Hello Neighbor! Thank you for dropping by.
If you are here, you probably already know that I am running for ANC Commissioner for Single Member District 3G-05.
Here’s why I’m running.
We have a great opportunity before us to reshape our neighborhood and build a stronger community that is vibrant, inclusive, and ready to tackle complex issues that affect us here locally and as Washingtonians. This matters a great deal to me.
The global pandemic has impacted our local businesses, our economic health, our children’s schooling, and our ability to socialize responsibly. Racial protests and calls for justice force us to confront our neighborhood’s history and find ways to reconcile past wrongs with who we believe we are. The reality of global warming reminds us that we each play an important role in maintaining ecological balance to hold our planet dear for future generations.

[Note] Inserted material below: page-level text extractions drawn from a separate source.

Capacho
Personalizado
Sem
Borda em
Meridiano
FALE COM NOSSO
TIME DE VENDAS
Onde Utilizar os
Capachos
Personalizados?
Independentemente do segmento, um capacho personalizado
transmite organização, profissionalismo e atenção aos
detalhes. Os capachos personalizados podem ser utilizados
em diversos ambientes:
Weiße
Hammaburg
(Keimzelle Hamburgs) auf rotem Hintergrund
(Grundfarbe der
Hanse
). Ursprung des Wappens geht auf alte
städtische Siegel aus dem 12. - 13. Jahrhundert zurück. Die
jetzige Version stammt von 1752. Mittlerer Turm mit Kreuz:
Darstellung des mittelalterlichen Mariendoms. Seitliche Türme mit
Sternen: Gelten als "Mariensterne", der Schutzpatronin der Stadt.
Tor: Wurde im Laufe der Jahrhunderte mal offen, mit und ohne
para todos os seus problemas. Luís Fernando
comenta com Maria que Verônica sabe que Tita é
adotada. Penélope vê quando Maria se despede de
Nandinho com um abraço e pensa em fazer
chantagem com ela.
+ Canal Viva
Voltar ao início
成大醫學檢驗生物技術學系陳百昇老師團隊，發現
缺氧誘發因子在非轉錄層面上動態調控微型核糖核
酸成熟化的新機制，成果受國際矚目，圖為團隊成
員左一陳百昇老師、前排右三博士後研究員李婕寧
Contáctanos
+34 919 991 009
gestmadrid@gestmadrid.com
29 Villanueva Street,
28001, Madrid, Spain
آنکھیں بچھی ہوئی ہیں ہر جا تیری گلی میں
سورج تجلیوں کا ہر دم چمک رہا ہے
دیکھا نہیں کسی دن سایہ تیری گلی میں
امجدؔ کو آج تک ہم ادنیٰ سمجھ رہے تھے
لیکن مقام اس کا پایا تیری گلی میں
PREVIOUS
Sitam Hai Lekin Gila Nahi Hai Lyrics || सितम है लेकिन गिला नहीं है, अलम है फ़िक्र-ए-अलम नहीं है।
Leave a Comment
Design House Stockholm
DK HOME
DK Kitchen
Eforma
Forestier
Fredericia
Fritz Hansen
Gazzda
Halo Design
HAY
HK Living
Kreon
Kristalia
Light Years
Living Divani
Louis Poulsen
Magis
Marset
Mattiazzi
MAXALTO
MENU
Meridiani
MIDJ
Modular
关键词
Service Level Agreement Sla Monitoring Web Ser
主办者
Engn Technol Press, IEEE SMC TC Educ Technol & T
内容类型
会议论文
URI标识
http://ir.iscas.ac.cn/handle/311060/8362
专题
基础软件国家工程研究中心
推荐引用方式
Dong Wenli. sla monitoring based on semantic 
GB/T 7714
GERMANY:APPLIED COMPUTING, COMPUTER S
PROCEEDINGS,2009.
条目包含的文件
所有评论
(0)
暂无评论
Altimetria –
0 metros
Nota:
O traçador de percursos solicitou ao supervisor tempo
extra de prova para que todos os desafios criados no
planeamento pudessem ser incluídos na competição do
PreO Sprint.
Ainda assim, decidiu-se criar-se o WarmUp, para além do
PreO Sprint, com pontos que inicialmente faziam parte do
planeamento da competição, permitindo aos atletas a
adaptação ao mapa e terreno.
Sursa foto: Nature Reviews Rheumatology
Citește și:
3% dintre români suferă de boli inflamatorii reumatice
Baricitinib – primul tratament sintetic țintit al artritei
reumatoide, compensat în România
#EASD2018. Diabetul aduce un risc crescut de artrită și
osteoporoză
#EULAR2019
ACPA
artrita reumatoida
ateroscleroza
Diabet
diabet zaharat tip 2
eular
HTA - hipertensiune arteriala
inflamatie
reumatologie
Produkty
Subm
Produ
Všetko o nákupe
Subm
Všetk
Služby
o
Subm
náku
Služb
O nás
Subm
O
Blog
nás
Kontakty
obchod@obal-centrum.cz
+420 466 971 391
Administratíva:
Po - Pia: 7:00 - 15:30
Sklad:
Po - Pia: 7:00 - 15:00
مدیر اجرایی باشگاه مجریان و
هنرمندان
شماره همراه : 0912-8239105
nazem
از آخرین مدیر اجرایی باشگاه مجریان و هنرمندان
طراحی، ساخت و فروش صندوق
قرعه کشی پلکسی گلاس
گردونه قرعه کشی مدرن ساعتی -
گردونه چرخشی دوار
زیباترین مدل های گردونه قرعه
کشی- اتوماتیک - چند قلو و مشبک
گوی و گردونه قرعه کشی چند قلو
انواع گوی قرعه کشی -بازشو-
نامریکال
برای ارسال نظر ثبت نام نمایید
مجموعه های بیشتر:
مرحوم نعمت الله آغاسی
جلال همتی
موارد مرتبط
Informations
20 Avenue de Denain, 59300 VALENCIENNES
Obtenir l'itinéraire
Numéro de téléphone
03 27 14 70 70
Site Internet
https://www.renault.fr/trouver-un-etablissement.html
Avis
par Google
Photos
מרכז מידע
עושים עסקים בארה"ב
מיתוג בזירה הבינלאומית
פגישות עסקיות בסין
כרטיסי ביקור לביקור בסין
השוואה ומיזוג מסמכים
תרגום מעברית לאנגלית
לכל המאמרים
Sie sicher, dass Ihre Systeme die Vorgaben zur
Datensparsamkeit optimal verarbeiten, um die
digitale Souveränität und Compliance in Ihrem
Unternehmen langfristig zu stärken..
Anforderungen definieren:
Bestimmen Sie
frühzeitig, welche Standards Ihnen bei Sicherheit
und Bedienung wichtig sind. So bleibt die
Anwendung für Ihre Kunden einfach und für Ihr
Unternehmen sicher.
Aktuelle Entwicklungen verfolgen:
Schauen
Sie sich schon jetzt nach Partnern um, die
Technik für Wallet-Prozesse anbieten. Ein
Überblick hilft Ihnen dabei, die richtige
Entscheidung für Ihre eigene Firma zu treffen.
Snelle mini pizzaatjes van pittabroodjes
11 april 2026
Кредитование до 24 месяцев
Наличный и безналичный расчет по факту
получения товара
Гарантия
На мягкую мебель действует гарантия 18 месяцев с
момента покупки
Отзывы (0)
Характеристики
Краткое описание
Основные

We have an upcoming $38 million dollar renovation to modernize the Chevy Chase Community Center and the Chevy Chase Public Library and create a campus that is large enough to accommodate affordable housing units and retail businesses. Those plans fit well with the exciting possibility of Connecticut Avenue’s designation as the “Chevy Chase Gateway” into Washington, DC, which will be studied by the DC Office of Planning under a Chevy Chase Small Area Plan with a late November public kick-off.
And at the start of October, we learned that the non-profit District Bridges was awarded a grant under the DC Department of Small and Local Business Development program for a Chevy Chase Main Street program that will revitalize our commercial corridor. The 110 letters of support from the community most definitely strengthened their application.
We must take advantage of these once in a lifetime opportunities by getting involved or by being informed, and I intend to do both.
Here’s a bit of who I am.
I have lived in DC for the past 25 years–22 of them in this neighborhood when my husband Nathaniel and I purchased our first home on Nevada Avenue between Legation and Livingston. We were lucky. Housing prices had been stagnant for over a decade and a half before we purchased our home so our timing was good. We were lucky because racially restrictive covenants that prevented Blacks, Jews, and Asians from purchasing property were dismantled by the time we came along. We were lucky also because we somehow landed in an excellent school district.
Our oldest daughter was born two years after we settled in and attended Lafayette Elementary School, Deal Middle School, and Wilson High School plus early childhood years in Montessori School of Chevy Chase. She just left for college. Our youngest is a sixth grader at Deal. I hope that our neighborhood allows for other young couples, families, individuals to be as lucky as Nathaniel and I when we were just starting out to find a home we could afford, send our children to public schools without worrying about their safety, and grow older in a neighborhood we love.
My professional career has been focused on the intersection of business, government, and technological innovation. I have worked as a financial analyst for an investment bank; as a supervisory economist for a staff of economists and policy analysts; as a business manager for over twenty multi-million dollar technology development projects for the Federal government; as an evaluator-consultant to oversee the operation and impact of university-industry research centers, and as a research director supervising large study contracts on innovation. I have had my own private consulting practice for over a decade. I hold a bachelor’s degree in Economics from Wellesley College, a master’s degree in International Management and Comparative Technology Policy from UCSD’s School of Global Policy and Strategy, and am a dissertation short of a doctorate in Political Economy and Science, Technology & Public Policy from MIT.
I was born and raised in New York City to educated parents who emigrated from Taiwan in search of opportunity and the American dream. I grew up straddling two cultures—public school where few looked like me, and weekends in Manhattan’s Chinatown where my parents owned a thriving retail furniture business helping new immigrants furnish their homes.
I know the importance to communities of locally grown businesses, available and attainable housing, and public spaces where residents can gather and meet. I also know the intangible benefits of hospitality where a warm welcome can drive the local economy with the fuel and energy of immigrants and other newcomers who are eager to build a better life for themselves.
Here’s what I promise.
I will bring to the ANC a dedication to public service, strong coalition building skills, and experience with public-private partnerships. I will learn what I do not know. I will communicate what I do.
My campaign motto is “Building Better Together … Do Better | Be Better | Live Better.“
We have an opportunity to reimagine and reshape our neighborhood for decades to come. I want to be at the table doing my part.
I seek to build bridges, keep my eyes on the big picture, and get the details right.
I want to serve as your advocate on the ANC to make great things happen.
I ask for your support and your vote.